Hypocrites, or signs of changing times?

Back in November, I attended the International Digital Media and Arts Association conference, conveniently hosted at Ball State University. It was for this conference that my Confluence project was developed. I did not attend many talks, spending most of my time babysitting the Surface. (Turns out the system was perfectly stable, by the way.)

One of the events I attended was a panel discussion of “digital media and arts” folks. I’m leaving their names out for now—maybe I’ll edit later—but suffice it to say that they are successful in the field. Two related questions were raised: how did they become successful, and how should modern college students be educated to succeed in digital media. I should acknowledge here that I don’t ever call myself a “digital media” person. They seem to mean something different by it, even though all of my scholarship is digital and expressed in various media. That’s a topic for another discussion, perhaps.

Three of the four panelists explicitly credited a liberal arts education with their success. Only one of the four had a “pre-professional” higher educational experience in media studies. However, when asked about what students should learn, all four immediately jumped on skills training. I noticed this contradiction immediately and wrote it as a question in my pocket notebook, but perhaps for fear of being branded an apostate, I did not take the opportunity to ask the question. The panel also ran out of time, incidentally, so maybe more time would have given me more courage.

What I am left with then is this question: Why did the majority of these experts recommend paths to success that were substantially different than their own paths?

I have three hypotheses. One is that times now are simply different. Graduates are expected to be more productive much sooner, and the literacies of digital media are significantly more advanced than they were 20 years ago. This is not unreasonable.
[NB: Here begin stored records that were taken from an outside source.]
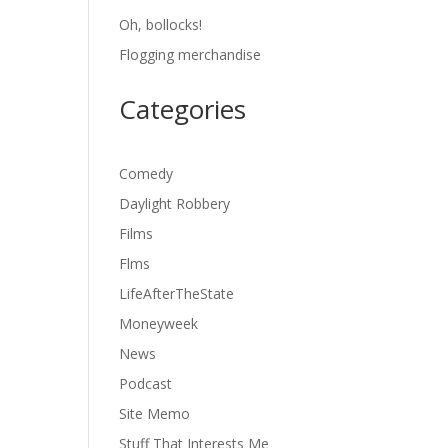
Oh, bollocks!
Flogging merchandise
Categories
Comedy
Daylight Robbery
Films
Flms
LifeAfterTheState
Moneyweek
News
Podcast
Site Memo
Stuff That Interests Me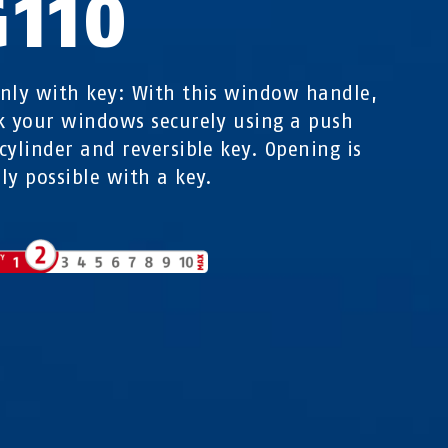
G110
nly with key: With this window handle,
k your windows securely using a push
cylinder and reversible key. Opening is
ly possible with a key.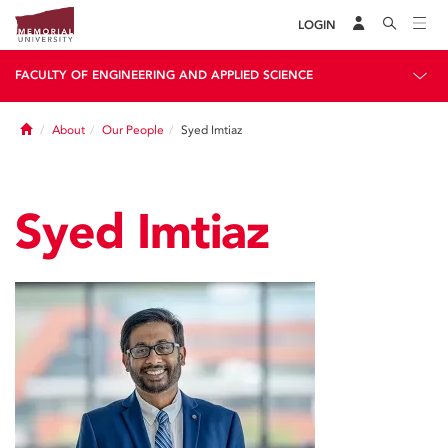
LOGIN
FACULTY OF ENGINEERING AND APPLIED SCIENCE
Home
About
Our People
Syed Imtiaz
Syed Imtiaz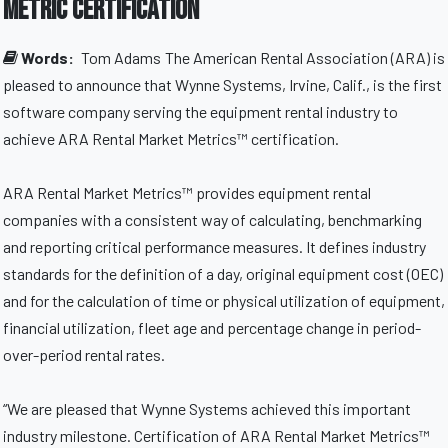
Metric certification
Words:
Tom Adams
The American Rental Association (ARA) is
pleased to announce that Wynne Systems, Irvine, Calif., is the first
software company serving the equipment rental industry to
achieve ARA Rental Market Metrics™ certification.
ARA Rental Market Metrics™ provides equipment rental
companies with a consistent way of calculating, benchmarking
and reporting critical performance measures. It defines industry
standards for the definition of a day, original equipment cost (OEC)
and for the calculation of time or physical utilization of equipment,
financial utilization, fleet age and percentage change in period-
over-period rental rates.
“We are pleased that Wynne Systems achieved this important
industry milestone. Certification of ARA Rental Market Metrics™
The media and higher education intelligencia make a big deal about digital natives, but I’ve seen it myself: these students are not technically literate. They know a few clicks, but their digital literacy skills are pretty much on par with their reading & writing skills, which is to say, lacking. There are always diamonds in the rough, but I’m frankly disappointed with the critical thinking, analysis, and literacy skills of  college students, but that’s another topic for another post. My point here is that maybe the bar of digital literacy is too high for the majority of students to get in K-12, and so we have to do training in college for students in digital media. (NB: I doubt it. Civilization has not yet collapsed because college students are not perfect.)
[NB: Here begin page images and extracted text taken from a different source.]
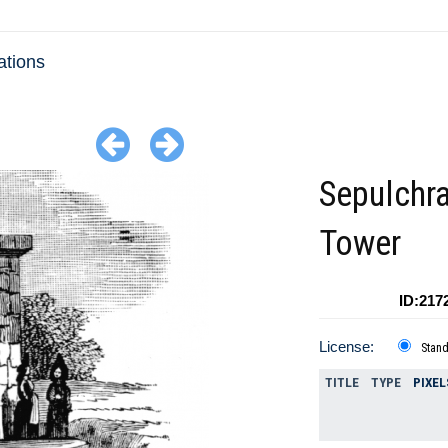
ations
Sepulchra
Tower
ID:217
License:
Stan
TITLE
TYPE
PIXEL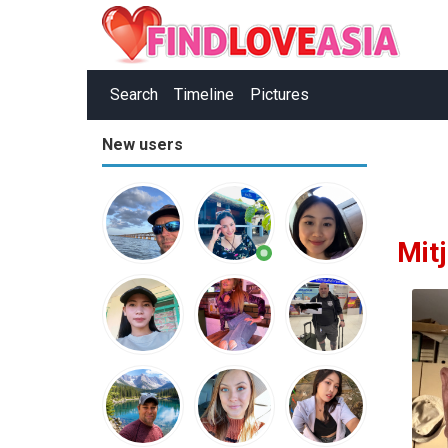
Search
Timeline
Pictures
New users
Mitj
Another hypothesis is that it’s a sinister—albeit potentially subconscious—desire for these experts to stay on top. If they tell the rest of the world to go learn Photoshop, and meanwhile they have knowledge of history, literature, arts, etc., they will always be the boss and the rest will always be amazed by their intelligence. (NB: I doubt it.)

That leaves my third hypothesis: these experts haven’t really thought about it. They have spent too much time with HR trying to hire people with specific skills to serve the company’s purpose. They have not thought about how to actually make a better company — kind of like Christensen’s observation that companies cannot disrupt themselves. Although they know their own success, they are blind to the key factor: critical thinking and lifetime learning skills development fostered by a liberal education. (NB: Yes.)

It’s Saturday before the new semester, and this has been on-and-off of my mind for weeks. I wanted to put it somewhere, so here it is. Is it proper to apologize, on a blog that almost no one reads, that I have no grand conclusions and am still looking for answers? I do think that this is a deep and wide issue, and that most of us are just skating on the frozen surface, impressed by how very graceful we are.